Document:
This is the message shown:

LCD Connection Test
Test Results: Fail
Error Code: 1000-0321
Message: Unable to detect LCD

Could this be hardware related e.g. the sudden shutdown of the computer caused the LCD to burn?

Prof. batty, i've resent you the service tag - i'm so sorry i might have given you the wrong tag.

Anyway, I really appreciate all the help you guys are giving me. Thanks alot!! :grin:


----------



## ghingy (Mar 1, 2005)

Just now, I tried removing the LCD screen to see if the connections might be loose, but everything seems fine. Anyway, i just gave it a small tuck just to be sure its properly connected and fixed the LCD screen back on. 

However, that didnt help much as the screen is still blank.


----------



## merlin (Sep 25, 2002)

You can try removing the battery and external power, hold down the power button for about 10 sec. Then re-connect the battery, ext. power then try again. Did you check your memory ? Maybe you can try re-seating the memory ?


----------



## ghingy (Mar 1, 2005)

Hi guys,

I tried removing the ac and batteries and held on the Power button to drain the remaining current then reconnected everything but the screen still doesnt seem to work. I then removed the panel above the ON button and reconnected the LCD cables but that still didnt help.

Could it be that the lcd monitor itself is damaged? However, i find this really strange as i dont see how this could have happened.

Do you guys think I should try anything else before giving up?

Rows:
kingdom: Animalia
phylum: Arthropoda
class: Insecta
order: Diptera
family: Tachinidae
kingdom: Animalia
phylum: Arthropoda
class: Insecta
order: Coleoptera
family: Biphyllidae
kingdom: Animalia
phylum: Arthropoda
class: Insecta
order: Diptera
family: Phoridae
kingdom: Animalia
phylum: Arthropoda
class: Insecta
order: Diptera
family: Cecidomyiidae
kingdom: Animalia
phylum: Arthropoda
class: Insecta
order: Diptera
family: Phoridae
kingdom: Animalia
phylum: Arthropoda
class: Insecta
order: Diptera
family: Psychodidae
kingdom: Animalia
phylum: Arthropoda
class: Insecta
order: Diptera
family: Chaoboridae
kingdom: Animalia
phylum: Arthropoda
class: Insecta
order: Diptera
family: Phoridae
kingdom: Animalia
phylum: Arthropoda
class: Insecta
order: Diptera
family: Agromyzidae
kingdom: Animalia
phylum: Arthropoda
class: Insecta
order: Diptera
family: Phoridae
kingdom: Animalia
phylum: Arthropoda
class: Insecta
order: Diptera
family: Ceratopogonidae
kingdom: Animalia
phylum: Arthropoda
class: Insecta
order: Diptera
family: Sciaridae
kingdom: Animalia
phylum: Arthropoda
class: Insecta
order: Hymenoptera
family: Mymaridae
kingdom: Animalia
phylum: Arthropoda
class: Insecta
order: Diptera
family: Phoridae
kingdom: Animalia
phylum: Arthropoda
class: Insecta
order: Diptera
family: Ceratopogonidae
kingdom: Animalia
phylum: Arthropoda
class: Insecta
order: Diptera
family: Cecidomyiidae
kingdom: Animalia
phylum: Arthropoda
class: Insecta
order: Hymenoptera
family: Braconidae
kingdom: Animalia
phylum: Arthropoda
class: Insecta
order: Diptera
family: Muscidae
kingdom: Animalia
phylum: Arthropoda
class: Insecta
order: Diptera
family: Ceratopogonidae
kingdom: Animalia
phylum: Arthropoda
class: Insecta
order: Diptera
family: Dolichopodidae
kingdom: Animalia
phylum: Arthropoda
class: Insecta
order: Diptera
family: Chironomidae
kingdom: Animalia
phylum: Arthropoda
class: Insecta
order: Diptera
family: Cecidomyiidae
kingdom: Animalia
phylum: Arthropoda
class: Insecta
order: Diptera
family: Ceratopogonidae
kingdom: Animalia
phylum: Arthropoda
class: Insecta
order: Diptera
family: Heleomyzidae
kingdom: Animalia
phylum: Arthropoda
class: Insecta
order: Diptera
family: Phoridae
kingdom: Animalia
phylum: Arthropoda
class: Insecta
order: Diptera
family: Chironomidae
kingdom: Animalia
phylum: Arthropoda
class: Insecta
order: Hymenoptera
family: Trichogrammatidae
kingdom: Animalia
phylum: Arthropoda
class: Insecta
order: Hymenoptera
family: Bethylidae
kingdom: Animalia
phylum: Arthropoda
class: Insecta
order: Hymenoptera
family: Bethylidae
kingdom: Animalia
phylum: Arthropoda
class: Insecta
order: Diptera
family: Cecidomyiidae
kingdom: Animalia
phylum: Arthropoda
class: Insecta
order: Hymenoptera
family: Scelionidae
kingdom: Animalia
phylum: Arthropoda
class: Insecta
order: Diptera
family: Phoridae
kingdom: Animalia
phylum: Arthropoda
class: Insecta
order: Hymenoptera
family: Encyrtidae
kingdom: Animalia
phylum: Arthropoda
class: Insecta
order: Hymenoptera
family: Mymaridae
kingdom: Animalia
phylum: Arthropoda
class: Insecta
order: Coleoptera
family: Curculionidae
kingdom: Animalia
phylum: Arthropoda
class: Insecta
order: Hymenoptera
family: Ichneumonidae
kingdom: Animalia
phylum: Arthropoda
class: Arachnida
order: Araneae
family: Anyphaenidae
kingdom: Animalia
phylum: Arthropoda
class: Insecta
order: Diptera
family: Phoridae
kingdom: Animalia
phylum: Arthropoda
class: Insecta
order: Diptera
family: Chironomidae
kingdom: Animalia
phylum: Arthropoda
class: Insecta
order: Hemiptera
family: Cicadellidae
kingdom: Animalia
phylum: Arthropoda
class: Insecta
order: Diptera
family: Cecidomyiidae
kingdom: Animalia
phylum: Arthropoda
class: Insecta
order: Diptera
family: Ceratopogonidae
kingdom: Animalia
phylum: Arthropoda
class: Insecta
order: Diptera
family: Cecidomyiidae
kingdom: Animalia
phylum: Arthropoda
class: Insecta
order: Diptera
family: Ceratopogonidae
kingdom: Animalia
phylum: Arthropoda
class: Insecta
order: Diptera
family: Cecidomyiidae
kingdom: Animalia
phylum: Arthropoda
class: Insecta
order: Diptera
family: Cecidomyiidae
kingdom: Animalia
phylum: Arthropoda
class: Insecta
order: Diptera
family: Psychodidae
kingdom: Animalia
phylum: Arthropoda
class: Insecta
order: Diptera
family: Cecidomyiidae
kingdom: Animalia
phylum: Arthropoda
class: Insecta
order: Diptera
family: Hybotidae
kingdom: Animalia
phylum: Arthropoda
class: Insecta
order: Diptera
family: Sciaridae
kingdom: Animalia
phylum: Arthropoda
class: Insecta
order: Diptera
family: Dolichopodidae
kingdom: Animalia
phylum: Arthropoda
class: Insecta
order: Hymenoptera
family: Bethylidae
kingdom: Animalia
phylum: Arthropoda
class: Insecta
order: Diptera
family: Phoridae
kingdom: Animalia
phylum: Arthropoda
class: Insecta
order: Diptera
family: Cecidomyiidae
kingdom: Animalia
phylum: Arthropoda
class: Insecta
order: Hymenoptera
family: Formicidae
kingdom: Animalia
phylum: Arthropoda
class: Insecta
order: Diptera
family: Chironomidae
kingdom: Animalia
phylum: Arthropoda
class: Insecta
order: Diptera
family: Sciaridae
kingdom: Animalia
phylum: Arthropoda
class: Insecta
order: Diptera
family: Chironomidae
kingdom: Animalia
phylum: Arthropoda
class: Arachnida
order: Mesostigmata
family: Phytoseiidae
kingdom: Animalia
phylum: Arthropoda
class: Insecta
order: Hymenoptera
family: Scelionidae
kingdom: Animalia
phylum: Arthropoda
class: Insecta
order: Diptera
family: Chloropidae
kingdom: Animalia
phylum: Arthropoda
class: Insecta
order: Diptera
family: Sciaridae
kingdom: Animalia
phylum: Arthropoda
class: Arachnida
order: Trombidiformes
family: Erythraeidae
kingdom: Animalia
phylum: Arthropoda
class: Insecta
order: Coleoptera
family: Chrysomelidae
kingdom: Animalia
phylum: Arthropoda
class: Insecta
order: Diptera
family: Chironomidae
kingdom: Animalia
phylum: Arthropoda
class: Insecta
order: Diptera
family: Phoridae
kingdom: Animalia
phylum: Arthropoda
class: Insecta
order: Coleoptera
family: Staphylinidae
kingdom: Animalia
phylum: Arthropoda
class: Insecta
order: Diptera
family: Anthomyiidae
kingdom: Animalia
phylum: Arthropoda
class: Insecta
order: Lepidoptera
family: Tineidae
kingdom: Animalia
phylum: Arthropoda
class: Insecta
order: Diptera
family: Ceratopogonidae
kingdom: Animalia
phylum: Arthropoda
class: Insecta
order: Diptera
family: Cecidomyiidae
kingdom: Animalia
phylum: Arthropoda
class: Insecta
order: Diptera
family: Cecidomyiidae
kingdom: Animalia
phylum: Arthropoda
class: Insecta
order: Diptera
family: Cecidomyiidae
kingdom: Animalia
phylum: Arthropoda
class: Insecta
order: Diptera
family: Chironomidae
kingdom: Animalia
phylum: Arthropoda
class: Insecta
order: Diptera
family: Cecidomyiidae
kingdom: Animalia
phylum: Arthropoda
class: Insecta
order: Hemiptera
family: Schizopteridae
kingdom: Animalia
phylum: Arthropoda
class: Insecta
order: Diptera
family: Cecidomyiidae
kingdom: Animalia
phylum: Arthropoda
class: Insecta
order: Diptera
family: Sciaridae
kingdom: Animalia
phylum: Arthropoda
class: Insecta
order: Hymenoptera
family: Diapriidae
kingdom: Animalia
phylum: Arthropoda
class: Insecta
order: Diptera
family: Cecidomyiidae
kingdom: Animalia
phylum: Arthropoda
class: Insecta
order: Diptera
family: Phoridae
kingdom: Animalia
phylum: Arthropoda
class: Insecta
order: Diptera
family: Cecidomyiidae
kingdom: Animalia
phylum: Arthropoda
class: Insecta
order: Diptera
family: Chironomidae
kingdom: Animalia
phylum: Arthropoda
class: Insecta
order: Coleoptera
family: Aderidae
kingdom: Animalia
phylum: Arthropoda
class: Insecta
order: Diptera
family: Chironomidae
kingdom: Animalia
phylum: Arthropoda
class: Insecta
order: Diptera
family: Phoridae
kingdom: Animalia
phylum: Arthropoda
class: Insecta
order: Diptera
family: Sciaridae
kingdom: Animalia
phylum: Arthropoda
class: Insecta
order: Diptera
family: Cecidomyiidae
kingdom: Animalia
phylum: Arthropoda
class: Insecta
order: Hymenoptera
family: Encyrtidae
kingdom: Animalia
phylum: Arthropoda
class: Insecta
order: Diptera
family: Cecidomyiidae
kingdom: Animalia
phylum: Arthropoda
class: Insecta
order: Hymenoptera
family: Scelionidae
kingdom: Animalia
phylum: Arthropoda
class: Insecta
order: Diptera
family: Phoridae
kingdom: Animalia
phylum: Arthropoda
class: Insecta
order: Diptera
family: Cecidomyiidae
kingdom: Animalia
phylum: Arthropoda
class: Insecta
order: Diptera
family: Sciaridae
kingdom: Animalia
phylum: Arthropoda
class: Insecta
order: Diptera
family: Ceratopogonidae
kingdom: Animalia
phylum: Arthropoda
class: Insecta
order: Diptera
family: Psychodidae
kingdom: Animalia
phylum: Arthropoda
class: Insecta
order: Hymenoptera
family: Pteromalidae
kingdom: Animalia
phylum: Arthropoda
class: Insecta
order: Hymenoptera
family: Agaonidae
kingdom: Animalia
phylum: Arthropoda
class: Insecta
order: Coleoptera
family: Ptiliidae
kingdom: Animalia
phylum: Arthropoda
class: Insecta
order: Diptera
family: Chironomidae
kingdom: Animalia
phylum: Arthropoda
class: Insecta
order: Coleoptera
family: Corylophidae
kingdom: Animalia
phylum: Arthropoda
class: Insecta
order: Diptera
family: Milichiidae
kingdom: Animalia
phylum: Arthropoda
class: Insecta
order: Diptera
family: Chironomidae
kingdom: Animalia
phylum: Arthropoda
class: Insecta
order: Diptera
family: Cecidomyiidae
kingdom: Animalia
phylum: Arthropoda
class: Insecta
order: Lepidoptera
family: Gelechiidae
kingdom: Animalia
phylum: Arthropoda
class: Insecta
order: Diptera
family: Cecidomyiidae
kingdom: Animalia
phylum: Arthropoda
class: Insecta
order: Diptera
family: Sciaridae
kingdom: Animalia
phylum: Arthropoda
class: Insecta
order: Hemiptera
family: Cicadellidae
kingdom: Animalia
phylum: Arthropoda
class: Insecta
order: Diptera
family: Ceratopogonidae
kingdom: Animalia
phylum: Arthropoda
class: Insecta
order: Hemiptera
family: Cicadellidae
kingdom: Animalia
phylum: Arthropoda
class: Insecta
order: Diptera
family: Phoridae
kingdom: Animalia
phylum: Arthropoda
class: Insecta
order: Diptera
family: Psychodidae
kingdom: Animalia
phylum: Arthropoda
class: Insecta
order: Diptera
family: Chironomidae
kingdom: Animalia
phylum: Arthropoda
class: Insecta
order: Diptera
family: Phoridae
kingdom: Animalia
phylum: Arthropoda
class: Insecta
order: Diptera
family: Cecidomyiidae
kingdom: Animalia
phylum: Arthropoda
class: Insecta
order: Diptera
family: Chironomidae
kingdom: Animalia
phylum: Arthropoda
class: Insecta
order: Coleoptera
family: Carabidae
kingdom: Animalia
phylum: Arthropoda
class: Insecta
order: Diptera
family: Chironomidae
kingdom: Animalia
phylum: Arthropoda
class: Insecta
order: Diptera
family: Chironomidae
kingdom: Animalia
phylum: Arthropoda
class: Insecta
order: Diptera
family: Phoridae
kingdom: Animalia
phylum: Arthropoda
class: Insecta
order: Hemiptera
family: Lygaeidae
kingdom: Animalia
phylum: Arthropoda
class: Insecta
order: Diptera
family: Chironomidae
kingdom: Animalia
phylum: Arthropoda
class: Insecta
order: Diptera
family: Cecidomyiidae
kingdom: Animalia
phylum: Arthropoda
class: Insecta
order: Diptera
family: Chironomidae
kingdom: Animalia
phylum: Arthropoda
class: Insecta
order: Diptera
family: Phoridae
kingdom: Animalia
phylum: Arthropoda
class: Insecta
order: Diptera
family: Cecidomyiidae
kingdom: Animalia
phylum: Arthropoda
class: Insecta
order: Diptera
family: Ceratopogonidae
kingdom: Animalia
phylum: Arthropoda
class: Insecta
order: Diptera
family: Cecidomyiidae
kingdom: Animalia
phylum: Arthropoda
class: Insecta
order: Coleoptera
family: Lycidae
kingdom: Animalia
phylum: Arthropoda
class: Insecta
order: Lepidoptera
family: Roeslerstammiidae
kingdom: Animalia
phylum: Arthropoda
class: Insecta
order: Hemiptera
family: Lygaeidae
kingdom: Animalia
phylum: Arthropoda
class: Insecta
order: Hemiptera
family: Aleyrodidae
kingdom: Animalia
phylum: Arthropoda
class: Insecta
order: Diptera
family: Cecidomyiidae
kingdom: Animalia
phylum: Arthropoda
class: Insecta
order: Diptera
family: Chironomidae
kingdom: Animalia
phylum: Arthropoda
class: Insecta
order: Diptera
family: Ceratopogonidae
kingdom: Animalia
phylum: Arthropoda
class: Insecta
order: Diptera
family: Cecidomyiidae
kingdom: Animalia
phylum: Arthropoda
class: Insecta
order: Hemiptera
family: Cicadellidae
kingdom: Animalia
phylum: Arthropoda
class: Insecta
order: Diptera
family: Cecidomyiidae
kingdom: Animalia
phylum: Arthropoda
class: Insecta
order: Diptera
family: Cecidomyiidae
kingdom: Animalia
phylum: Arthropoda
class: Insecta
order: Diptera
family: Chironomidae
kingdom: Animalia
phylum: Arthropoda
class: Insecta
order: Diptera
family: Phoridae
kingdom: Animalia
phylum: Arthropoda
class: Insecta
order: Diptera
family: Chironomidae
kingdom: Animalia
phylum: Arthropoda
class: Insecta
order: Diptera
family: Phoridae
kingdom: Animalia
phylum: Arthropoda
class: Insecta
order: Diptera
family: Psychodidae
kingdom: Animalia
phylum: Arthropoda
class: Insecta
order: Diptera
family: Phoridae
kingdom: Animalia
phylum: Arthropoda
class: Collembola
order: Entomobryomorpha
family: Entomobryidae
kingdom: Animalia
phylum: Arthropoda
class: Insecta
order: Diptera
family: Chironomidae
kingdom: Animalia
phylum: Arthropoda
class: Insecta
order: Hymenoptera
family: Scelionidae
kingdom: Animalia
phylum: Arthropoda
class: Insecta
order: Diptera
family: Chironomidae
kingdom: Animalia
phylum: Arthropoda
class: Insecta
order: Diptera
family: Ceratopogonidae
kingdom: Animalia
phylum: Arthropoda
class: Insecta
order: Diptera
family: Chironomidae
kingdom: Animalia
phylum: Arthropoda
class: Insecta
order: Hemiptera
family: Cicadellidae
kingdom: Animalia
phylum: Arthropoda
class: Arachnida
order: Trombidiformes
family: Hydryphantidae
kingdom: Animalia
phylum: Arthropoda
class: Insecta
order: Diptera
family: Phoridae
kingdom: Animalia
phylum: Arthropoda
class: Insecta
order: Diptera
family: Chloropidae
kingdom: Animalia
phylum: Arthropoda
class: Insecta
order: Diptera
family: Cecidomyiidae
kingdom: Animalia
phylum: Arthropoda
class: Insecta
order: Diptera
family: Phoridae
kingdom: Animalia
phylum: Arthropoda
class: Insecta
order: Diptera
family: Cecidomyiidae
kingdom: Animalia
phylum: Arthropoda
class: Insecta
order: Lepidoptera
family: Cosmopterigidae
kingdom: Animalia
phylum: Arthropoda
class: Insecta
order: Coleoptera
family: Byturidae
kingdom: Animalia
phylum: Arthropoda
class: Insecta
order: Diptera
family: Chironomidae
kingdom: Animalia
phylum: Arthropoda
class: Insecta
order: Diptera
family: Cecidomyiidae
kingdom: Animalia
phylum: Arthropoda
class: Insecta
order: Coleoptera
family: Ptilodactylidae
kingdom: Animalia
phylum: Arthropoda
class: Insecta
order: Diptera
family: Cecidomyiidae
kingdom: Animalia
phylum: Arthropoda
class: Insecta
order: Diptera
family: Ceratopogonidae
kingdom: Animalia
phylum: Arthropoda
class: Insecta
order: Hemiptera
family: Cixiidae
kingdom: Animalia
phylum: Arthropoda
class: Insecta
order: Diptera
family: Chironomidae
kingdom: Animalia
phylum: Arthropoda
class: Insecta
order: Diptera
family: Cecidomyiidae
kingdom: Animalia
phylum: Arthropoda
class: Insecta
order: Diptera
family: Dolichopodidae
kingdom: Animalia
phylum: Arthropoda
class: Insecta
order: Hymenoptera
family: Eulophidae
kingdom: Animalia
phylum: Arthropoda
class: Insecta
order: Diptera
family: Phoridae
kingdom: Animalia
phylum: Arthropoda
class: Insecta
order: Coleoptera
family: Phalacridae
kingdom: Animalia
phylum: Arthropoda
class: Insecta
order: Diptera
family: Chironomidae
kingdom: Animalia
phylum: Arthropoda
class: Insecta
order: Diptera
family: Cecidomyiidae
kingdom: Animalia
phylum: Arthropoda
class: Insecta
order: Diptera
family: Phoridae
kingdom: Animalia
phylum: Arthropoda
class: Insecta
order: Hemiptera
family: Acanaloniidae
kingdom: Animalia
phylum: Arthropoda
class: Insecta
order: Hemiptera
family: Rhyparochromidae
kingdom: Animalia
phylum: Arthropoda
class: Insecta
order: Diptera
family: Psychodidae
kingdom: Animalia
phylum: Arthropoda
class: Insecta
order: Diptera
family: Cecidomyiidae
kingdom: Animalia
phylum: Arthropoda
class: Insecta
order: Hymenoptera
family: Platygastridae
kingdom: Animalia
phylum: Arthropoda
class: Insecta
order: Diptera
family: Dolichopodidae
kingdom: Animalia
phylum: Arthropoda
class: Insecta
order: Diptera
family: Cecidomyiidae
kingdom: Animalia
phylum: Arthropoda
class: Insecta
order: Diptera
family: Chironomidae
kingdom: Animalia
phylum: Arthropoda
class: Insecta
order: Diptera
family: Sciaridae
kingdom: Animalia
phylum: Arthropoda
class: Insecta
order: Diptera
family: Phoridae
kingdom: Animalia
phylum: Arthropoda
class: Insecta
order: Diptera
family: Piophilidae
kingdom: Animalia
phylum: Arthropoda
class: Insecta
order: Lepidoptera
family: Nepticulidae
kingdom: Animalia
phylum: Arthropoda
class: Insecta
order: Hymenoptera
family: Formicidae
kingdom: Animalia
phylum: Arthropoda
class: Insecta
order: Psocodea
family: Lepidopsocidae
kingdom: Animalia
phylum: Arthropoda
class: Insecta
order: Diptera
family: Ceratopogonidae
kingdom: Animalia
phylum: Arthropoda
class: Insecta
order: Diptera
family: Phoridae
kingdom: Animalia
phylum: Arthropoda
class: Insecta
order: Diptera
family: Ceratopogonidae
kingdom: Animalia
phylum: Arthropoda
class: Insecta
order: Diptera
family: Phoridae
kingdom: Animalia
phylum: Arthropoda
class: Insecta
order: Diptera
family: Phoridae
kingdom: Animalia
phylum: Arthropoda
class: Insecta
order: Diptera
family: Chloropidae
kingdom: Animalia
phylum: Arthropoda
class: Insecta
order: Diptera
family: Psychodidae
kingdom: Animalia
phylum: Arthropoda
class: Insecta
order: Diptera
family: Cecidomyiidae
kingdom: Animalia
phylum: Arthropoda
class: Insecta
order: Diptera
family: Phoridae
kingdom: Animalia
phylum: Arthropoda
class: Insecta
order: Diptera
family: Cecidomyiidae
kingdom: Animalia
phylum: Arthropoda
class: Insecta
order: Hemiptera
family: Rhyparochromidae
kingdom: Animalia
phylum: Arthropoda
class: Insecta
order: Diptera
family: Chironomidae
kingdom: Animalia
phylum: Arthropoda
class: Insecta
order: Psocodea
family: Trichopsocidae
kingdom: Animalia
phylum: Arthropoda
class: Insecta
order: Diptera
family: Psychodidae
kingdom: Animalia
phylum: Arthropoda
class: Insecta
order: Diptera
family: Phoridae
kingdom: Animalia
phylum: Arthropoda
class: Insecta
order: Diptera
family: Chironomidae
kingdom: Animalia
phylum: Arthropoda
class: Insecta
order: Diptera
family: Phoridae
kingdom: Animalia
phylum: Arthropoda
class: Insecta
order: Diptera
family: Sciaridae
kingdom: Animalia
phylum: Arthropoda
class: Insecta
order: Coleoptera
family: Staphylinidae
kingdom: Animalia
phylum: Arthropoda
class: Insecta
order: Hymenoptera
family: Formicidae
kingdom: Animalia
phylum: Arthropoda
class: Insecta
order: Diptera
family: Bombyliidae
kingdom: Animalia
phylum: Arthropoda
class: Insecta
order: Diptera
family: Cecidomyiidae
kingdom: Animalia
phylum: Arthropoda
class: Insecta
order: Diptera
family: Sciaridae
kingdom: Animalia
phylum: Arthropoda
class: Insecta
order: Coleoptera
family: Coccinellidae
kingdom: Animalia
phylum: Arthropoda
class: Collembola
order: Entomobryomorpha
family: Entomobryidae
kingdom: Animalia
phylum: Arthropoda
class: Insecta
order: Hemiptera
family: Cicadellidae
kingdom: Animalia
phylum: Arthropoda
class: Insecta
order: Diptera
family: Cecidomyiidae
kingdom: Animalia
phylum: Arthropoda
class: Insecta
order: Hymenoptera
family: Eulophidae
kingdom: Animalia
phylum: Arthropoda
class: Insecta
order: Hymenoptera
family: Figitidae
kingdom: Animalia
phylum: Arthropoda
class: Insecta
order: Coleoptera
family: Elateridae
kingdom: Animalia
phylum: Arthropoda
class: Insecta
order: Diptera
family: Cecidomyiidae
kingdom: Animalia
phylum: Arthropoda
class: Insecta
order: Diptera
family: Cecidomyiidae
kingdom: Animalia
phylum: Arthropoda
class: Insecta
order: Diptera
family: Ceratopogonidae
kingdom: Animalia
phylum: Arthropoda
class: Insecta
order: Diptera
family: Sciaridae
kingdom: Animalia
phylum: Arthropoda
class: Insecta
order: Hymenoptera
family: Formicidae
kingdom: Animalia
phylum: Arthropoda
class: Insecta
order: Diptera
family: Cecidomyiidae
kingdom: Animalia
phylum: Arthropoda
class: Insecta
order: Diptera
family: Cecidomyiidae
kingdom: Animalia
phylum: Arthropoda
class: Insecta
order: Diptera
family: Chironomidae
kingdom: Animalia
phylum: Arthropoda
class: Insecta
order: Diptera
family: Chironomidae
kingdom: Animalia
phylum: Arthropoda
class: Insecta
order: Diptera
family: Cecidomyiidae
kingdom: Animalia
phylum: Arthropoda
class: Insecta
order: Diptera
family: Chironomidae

Directions: Do the following statements agree with the laptop screen thread? Give yes or no for each, and quote the words of the thread that decide it: (a) The LCD Connection Test reported error code 1000-0321. (b) Taking off the LCD screen and fixing it back on brought the display back. (c) merlin advised holding down the power button for about 30 seconds.

Response to this task:
(a) Yes: "Error Code: 1000-0321"
(b) No: "However, that didnt help much as the screen is still blank."
(c) No: "hold down the power button for about 10 sec."